[Saved data entries]

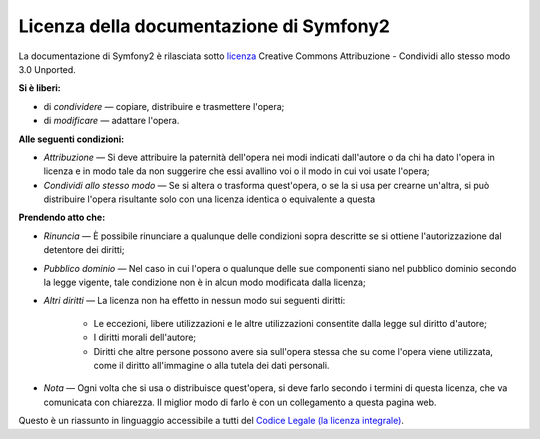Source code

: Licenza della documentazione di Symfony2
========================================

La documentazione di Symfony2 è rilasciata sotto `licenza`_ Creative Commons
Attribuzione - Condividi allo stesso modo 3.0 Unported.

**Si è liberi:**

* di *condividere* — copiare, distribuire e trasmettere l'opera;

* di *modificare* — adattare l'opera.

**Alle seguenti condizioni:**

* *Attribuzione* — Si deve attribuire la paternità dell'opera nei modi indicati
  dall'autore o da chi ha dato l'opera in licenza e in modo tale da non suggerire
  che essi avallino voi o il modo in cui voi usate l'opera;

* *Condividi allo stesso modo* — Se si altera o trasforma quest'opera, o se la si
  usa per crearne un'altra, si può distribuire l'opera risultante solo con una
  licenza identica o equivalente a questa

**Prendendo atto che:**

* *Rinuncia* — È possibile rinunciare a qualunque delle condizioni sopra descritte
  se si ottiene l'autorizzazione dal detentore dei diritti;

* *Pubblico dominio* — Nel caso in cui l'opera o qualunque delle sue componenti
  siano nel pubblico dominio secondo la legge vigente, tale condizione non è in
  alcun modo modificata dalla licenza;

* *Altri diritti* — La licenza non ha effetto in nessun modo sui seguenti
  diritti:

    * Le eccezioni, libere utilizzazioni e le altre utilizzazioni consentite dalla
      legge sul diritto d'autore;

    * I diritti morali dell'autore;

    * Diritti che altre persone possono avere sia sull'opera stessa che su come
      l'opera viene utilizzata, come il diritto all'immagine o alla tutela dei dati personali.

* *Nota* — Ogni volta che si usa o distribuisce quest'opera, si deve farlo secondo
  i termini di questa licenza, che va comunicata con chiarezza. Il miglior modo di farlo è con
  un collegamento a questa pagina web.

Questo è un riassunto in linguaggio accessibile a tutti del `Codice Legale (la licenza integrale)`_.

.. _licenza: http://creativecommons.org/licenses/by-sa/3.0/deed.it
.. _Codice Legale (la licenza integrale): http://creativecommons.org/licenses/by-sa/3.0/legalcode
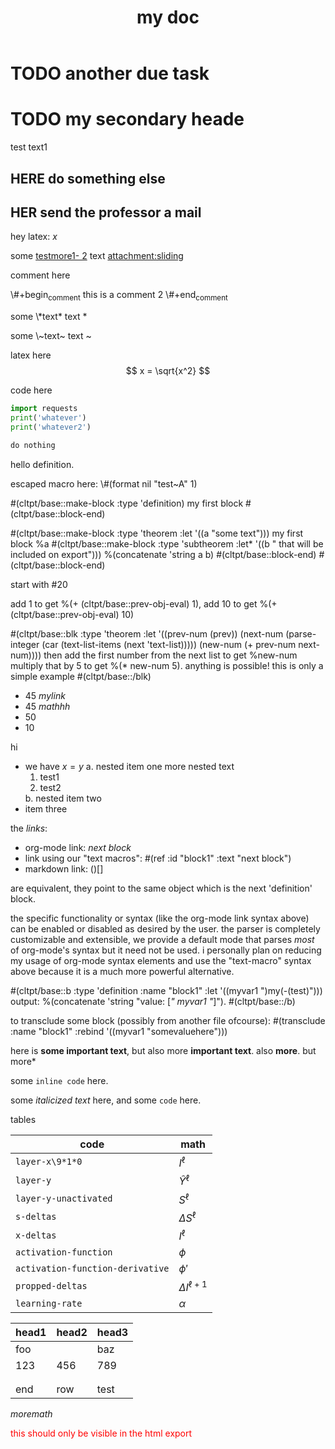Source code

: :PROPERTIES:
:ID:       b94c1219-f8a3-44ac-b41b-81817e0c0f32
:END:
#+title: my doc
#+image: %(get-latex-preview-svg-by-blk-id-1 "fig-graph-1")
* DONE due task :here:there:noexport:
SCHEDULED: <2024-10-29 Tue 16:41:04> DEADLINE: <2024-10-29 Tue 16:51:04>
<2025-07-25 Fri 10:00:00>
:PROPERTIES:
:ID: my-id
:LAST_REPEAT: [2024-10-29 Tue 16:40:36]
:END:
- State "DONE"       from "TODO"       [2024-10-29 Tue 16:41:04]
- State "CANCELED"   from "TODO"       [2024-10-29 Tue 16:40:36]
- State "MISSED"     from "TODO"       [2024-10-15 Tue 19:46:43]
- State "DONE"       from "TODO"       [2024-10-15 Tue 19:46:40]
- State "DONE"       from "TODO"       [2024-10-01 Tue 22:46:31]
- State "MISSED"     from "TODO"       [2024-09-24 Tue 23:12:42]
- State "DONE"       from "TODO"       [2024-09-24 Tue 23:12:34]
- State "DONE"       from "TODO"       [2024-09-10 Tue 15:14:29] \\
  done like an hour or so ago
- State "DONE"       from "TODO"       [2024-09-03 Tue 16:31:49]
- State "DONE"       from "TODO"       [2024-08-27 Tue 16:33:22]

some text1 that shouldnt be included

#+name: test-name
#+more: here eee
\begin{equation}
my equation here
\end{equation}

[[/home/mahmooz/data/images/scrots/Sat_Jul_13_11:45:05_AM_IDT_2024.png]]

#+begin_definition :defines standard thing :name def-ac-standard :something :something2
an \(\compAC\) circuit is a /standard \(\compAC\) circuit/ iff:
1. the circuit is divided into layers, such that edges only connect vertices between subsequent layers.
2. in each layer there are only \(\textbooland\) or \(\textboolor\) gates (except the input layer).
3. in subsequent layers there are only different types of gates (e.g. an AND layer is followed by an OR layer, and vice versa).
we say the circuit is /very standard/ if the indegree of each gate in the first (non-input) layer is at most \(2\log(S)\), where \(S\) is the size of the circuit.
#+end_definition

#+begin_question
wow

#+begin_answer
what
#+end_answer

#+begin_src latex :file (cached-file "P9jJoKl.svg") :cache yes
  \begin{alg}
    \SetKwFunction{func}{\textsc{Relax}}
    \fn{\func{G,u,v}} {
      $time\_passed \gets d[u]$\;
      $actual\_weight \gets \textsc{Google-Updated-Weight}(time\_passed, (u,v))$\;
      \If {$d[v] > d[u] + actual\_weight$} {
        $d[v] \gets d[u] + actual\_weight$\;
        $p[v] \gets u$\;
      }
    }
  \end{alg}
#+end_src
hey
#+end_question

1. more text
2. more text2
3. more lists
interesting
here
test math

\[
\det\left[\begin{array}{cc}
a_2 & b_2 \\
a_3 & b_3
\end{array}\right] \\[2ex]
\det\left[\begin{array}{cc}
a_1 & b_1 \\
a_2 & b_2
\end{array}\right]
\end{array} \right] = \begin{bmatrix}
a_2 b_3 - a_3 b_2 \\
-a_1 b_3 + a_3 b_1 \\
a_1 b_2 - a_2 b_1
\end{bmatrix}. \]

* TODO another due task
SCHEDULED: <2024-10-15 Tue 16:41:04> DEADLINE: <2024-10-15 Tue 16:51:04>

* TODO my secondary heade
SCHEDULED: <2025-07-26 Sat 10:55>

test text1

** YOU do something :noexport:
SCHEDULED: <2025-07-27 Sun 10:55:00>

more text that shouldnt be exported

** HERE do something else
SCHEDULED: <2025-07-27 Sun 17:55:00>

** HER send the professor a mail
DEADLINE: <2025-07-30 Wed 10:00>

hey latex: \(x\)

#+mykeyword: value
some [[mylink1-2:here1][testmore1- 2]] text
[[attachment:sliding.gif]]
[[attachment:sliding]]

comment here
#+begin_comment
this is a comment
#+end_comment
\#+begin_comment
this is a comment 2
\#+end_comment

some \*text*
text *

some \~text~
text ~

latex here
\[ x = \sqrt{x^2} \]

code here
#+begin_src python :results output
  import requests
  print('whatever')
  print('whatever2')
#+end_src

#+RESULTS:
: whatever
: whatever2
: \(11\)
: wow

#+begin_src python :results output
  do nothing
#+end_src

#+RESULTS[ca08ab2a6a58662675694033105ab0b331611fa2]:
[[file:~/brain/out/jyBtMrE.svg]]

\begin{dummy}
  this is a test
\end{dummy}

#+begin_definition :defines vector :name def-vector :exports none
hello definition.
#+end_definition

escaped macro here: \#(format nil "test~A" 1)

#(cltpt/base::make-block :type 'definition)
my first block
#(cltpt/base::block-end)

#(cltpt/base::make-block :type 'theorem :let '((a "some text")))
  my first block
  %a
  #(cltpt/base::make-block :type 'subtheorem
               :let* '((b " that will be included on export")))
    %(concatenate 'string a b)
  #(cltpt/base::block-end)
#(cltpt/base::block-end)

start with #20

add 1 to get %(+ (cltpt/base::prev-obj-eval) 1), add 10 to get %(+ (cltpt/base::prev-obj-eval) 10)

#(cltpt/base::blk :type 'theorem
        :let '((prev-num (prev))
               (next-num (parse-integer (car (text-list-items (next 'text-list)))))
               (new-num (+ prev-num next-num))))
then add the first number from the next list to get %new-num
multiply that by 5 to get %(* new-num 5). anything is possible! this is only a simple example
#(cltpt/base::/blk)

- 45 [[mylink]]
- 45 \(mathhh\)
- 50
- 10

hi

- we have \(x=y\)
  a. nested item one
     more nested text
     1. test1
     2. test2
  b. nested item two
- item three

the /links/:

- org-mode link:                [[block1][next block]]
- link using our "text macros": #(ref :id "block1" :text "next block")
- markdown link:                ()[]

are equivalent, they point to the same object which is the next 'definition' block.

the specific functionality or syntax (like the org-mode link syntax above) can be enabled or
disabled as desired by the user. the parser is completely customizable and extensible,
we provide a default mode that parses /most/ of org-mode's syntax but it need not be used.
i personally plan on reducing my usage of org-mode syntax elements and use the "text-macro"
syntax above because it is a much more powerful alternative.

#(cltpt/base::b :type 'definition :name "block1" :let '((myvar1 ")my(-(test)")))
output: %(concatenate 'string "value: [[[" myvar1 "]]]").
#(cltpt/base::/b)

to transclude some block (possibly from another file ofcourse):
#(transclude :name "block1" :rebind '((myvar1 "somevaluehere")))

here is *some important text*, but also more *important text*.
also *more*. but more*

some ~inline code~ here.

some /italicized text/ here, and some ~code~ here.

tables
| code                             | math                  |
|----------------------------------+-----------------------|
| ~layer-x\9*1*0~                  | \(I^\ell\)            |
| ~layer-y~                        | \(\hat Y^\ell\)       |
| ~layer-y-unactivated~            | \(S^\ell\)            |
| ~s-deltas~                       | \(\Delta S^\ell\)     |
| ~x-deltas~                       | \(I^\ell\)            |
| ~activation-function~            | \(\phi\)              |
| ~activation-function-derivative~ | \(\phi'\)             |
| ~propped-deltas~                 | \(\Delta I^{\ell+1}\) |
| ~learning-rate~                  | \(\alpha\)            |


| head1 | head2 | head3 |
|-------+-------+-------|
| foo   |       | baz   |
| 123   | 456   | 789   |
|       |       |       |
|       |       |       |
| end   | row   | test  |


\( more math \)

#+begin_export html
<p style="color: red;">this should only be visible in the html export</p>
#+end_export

* _Exercise brief_: Find all lines in the records that hold the word "diritto". Copy them.

* _Response area_:
      legge sul diritto d'autore;
      l'opera viene utilizzata, come il diritto all'immagine o alla tutela dei dati personali.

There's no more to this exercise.